御池大橋西詰の漱石句碑(附:謎の石造物)_a0029238_2244198.jpg ところで、この句碑のある御池大橋西詰の南側エリアでもう少しキョロキョロしてみると、実は不思議な石造物が鎮座しているのが目に留まる。石碑といえば、石碑だが、かなり謎の度合いが高い。というのも、石碑っぽい体裁でドンと置かれてはいるものの、文字ないし絵が刻まれているはずの場所には何もないのである(写真クリックで拡大)。

 細かい文字がびっしり刻まれていて、遠目からではわからないくらいまで摩滅しているのかもと思って近づき、さらには手で触れてみたが、摩滅などではない。つるつるした表面には何か刻まれていた形跡はない。試しに軽く叩いてみると、ポコッポコッと音がする。固い文字板をはめ込んだというよりは、黒塗りの木の板かプラスチック板を上に貼り付けて、下にあるものを隠しているような印象なのである。

課題一覧>
[a] 石造物についての本文を、「御池大橋西詰の漱石句碑(附:謎の石造物)」を含む語句から始め、「ているような印象なのである。」で終わるまで、一字一句違えずに書き写してください。
[b] 石造物についての本文によれば、表面を軽く叩いたときにどのような音がしましたか。
[c] 石造物についての本文の最後の文に続けて、その先を書き進めてください。
記録はここでは一切用いません。

データセット抜粋>
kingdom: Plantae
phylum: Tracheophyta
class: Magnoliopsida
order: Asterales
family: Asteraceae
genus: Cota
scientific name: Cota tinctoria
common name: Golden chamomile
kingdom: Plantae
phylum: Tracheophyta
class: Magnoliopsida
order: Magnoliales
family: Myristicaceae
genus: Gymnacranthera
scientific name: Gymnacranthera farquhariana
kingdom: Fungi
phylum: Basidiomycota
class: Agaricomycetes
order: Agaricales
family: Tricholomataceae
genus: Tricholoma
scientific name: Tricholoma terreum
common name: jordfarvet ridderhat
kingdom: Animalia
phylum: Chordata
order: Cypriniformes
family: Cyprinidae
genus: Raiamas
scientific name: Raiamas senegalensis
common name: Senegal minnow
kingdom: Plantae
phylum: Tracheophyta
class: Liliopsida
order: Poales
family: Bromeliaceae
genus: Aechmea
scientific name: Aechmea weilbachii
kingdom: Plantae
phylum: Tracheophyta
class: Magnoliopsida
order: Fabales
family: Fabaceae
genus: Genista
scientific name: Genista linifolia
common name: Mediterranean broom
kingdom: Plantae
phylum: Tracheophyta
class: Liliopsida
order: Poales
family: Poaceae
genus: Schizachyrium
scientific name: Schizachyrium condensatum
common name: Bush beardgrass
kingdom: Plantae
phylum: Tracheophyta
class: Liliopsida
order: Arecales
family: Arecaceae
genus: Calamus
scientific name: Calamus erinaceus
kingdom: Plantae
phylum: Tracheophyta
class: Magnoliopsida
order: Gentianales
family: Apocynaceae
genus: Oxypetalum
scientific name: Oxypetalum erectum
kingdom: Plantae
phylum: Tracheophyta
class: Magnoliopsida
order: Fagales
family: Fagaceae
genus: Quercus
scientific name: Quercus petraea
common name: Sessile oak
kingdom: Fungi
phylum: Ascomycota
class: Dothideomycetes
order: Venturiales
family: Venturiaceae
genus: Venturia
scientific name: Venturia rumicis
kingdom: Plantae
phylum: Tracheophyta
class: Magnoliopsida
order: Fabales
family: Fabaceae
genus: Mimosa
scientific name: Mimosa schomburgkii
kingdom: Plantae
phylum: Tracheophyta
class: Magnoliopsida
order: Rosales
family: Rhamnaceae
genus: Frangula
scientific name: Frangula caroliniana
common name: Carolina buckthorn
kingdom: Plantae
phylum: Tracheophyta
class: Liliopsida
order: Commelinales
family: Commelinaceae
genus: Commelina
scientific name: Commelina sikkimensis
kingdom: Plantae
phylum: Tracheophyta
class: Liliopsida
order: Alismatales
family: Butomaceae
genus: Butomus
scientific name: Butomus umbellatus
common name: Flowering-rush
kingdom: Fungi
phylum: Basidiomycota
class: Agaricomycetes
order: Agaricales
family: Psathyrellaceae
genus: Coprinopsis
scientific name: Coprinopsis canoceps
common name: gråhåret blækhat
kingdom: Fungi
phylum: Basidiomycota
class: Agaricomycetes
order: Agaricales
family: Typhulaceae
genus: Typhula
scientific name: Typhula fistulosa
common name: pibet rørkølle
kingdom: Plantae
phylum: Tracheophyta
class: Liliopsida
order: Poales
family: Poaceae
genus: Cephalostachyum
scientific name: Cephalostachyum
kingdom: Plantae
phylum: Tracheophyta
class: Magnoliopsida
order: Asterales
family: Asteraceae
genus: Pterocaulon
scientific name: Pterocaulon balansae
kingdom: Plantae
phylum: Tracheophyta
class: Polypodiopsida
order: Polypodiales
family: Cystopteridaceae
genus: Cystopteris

各課題の解答>
[a]
御池大橋西詰の漱石句碑(附:謎の石造物)_a0029238_2244198.jpg ところで、この句碑のある御池大橋西詰の南側エリアでもう少しキョロキョロしてみると、実は不思議な石造物が鎮座しているのが目に留まる。石碑といえば、石碑だが、かなり謎の度合いが高い。というのも、石碑っぽい体裁でドンと置かれてはいるものの、文字ないし絵が刻まれているはずの場所には何もないのである(写真クリックで拡大)。

 細かい文字がびっしり刻まれていて、遠目からではわからないくらいまで摩滅しているのかもと思って近づき、さらには手で触れてみたが、摩滅などではない。つるつるした表面には何か刻まれていた形跡はない。試しに軽く叩いてみると、ポコッポコッと音がする。固い文字板をはめ込んだというよりは、黒塗りの木の板かプラスチック板を上に貼り付けて、下にあるものを隠しているような印象なのである。

[b] ポコッポコッという音がしました。

[c]
 果たして、これはいったい何者なのかと悩んでいたが、一つの可能性として浮かんだのは、もともとは橋の名前でも刻まれていたのが、何かの事情で隠さなければならなくなったという説。四条大橋を例をとれば、橋の西詰め南側の親柱のすぐ横に「四条大橋」と刻まれた石が置かれているが、位置関係からいえば、それと同じような場所なのである。もしかすると、最初に架橋された時には「御池橋」という名前で、橋の名前を刻んだ石が置かれたが、幅員が広げられた際に「御池大橋」という名前になって、昔の名前を隠したのではないかという考えである。その後、まあどうでもいいかとかの感じで、そのまま放置されて、現在に至っている……? 実際のところは、関係方面にでも問い合わせなければ分からないが、街角に眠る謎の一つと言うことで紹介しておこう。ちなみに、御池大橋の来歴は、『京の橋ものがたり』(松村博氏、松籟社、平成六年)によると、最初の架橋が昭和三十九年で、五十九年と六十三年に拡幅工事が施されているとのこと。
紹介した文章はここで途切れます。